Like OMCA’s substantial phased renovation and expansion project that necessitated shuttering museum galleries from 2009 through 2013, the exteriors-focused campus overhaul also involved San Francisco-based Mark Cavagnero Associates as project architect, this time working with MacArthur Fellowship-winning landscape architect, artist, and urban designer Walter Hood of Oakland’s Hood Design Studio.
While OMCA visitors will return to a museum that’s more familiar than not, they will notice alterations and additions to the campus including newly planted terrace gardens, improved accessibility, a new Tanya Holland-helmed cafe (opening later this summer), reinstalled sculptures from the museum’s collection, and outdoor furniture—seating, tables, and more—designed by Oakland-based artist Binta Ayofemi. Dubbed Portals, Ayofemi’s series of Oakland-inspired outdoor furnishings are “intended to encourage a more comfortable and longer visitor experience,” according to the museum. OMCA has also announced that opening later this summer will be the museum’s first major temporary exhibition since its closure: Mothership: Voyage Into Afrofuturism.
Famed for its lush gardens, expansive lawn, koi pond and reflecting pool, and terrace-topped tri-level museum building constructed from concrete and glass, OMCA’s seven-acre lakefront campus was originally designed by Kevin Roche in collaboration with landscape architects Dan Kiley and Geraldine Knight Scott, with the latter overseeing the plantings. In 1995, 26 years after it first opened to the public, the park-like modernist museum complex was listed as an Oakland Designated Landmark. (The Cultural Landscape Foundation has an excellent overview of the OMCA campus landscape.)
As for OMCA itself, the interdisciplinary Bay Area institution is focused exclusively on the art and design, history, and natural sciences hailing from and relating to the Golden State; the museum’s collection of design objects and painting from the American Craftsman movement is of particular note. OMCA, formerly known as simply the Oakland Museum, was established in the mid-1960s following the merger of three different Oakland-based museums: the Snow Museum of Natural History, Oakland Public Museum, and the Oakland Art Gallery.
At its 1969 opening, Ada Louise Huxtable wrote in the New York Times of the landscape-integrated, three-in-one museum: “In terms of design and environment the Oakland Museum may be one of the most thoughtfully revolutionary structures in the world.”
As for the renovation particulars, the Hood- and Cavagnero-led design team, which began the project in the fall of 2019, oversaw several major campus enhancements including the removal of a border wall along the museum’s northern side, the creation of a new entrance that opens up the campus along the 12th Street, and improved pedestrian accessibility along 10th Street.
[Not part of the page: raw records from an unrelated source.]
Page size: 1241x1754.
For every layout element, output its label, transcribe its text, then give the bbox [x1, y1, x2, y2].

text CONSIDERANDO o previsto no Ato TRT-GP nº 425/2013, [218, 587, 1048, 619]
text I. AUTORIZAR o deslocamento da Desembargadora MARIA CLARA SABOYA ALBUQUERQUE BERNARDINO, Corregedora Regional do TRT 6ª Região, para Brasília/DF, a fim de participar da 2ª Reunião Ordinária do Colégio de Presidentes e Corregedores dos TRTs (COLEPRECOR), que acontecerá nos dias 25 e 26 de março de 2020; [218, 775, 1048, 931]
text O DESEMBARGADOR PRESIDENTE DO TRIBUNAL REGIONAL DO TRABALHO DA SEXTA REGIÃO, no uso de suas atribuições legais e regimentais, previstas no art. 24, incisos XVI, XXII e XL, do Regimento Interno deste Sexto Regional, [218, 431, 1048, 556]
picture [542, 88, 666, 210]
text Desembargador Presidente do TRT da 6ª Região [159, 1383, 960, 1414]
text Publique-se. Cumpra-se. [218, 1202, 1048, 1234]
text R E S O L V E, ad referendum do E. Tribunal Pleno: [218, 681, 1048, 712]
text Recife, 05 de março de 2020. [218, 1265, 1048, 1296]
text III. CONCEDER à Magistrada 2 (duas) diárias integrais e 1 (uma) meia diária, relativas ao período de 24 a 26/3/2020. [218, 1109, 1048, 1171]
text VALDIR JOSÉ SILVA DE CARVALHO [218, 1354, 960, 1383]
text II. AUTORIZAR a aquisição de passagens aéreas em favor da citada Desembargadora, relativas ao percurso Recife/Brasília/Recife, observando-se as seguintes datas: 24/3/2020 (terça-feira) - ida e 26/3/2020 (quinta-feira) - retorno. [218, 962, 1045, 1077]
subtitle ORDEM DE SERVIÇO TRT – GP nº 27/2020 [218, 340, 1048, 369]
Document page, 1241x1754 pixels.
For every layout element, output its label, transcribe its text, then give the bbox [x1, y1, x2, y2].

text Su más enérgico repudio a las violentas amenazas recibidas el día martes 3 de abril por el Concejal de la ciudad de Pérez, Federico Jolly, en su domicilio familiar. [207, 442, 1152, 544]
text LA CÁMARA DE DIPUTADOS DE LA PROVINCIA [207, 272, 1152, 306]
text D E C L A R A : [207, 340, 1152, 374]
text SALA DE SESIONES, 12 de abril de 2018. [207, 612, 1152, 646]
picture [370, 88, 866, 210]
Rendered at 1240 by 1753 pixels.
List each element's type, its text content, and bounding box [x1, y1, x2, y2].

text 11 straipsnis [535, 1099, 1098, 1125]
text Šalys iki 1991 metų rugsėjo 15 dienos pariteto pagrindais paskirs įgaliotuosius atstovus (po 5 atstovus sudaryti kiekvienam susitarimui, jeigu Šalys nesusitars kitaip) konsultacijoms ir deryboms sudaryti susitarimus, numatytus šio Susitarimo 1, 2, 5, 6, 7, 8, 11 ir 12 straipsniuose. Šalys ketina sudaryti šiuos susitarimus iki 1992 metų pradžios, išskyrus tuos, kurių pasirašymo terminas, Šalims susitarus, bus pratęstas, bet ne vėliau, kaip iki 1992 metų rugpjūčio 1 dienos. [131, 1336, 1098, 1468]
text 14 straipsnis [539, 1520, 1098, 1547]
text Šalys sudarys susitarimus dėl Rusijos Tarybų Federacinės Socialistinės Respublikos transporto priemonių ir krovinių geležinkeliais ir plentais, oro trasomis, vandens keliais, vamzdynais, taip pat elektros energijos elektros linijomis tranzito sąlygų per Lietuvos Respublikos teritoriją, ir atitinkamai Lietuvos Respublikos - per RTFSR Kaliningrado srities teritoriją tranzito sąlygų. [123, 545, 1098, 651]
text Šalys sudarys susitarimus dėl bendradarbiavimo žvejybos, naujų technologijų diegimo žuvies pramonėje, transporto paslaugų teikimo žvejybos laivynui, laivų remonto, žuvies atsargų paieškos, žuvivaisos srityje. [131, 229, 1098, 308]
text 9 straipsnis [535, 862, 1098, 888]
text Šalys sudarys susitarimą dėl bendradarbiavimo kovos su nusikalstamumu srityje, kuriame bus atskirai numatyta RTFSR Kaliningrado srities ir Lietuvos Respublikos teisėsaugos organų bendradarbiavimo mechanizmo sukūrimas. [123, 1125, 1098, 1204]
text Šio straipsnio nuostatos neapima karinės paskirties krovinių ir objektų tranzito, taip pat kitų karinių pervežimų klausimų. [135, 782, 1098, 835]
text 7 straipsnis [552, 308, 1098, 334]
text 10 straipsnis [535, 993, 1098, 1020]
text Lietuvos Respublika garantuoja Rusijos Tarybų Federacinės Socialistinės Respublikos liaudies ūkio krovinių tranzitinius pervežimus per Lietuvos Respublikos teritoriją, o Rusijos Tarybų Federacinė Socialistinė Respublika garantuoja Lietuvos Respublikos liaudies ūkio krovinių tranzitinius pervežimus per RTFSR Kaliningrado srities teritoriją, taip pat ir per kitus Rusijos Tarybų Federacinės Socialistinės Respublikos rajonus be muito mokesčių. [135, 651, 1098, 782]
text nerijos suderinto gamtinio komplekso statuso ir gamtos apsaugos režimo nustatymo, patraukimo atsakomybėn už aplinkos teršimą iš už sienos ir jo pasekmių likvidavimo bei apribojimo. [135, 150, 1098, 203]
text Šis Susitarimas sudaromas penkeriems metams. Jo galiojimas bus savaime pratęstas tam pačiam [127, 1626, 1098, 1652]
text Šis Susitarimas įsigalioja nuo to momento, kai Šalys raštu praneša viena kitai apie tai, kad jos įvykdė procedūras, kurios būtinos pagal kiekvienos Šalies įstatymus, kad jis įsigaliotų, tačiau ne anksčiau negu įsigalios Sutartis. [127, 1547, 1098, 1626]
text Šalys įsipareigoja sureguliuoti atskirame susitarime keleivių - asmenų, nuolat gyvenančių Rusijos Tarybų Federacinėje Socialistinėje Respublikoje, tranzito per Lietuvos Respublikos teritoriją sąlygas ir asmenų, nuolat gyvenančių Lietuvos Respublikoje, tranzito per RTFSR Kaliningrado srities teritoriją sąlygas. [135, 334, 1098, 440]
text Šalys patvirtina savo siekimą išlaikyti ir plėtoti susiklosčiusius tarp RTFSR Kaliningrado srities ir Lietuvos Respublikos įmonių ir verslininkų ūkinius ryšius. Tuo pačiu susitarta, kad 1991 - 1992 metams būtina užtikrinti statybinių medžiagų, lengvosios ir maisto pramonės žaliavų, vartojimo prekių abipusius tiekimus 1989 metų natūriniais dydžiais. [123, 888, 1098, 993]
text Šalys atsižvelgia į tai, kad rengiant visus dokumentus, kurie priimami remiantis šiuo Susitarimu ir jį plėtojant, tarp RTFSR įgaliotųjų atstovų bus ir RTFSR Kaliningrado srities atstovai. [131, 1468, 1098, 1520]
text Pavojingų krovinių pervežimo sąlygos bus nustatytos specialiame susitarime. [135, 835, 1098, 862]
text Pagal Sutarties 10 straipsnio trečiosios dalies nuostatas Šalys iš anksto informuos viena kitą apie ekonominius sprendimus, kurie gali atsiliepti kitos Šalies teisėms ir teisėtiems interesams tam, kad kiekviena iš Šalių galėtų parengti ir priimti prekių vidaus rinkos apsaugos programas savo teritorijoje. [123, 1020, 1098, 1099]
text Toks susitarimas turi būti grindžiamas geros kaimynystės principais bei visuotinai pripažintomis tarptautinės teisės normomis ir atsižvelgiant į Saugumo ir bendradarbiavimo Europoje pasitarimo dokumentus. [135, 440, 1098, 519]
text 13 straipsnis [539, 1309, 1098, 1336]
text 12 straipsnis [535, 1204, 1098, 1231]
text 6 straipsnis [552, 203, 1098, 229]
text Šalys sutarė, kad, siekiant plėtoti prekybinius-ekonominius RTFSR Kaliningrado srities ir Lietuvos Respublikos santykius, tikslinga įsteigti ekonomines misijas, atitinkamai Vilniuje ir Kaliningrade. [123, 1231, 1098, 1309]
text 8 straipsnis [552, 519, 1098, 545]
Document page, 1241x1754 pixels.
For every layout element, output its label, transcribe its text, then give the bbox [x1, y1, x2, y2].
The museum’s 26,400-square-feet of gardens are now also home to completely new native plantings; each garden represents—botanically speaking— a distinct ecoregion of California. “Upgrades to the infrastructure will better integrate the gardens with the in-gallery exhibitions and activities and make OMCA’s outdoor sculptures, which have been reinstalled, more visible,” explained the museum in a news release. Ruth Asawa, Viola Frey, Betty Gold, Bruce Beasley, Peter Voulkos, and Beniamino Bufano are among the California artists with sculptures (some of which were spiffed-up as part of the campus makeover) populating the landscape.
Per the museum, $15 million in restricted funds raised as part of the $85 million All In! The Campaign for OMCA capital campaign went toward the soon-to-debut campus revitalization.
“We are thrilled to finally be reopening, and to welcome back the community that has done so much to help sustain us during this challenging time,” said OMCA director and CEO Lori Fogarty in a statement. “We’re excited to share the updates that have taken place on campus during the closure, which have enhanced the Museum’s role as a public gathering place by creating new spaces for the community to convene.”
Following its June 18 reopening, OMCA will observe initial operating hours of 11:00 a.m. through 5:00 p.m. on Fridays through Sundays. Admission on the first three days of its reopening with be free to the community.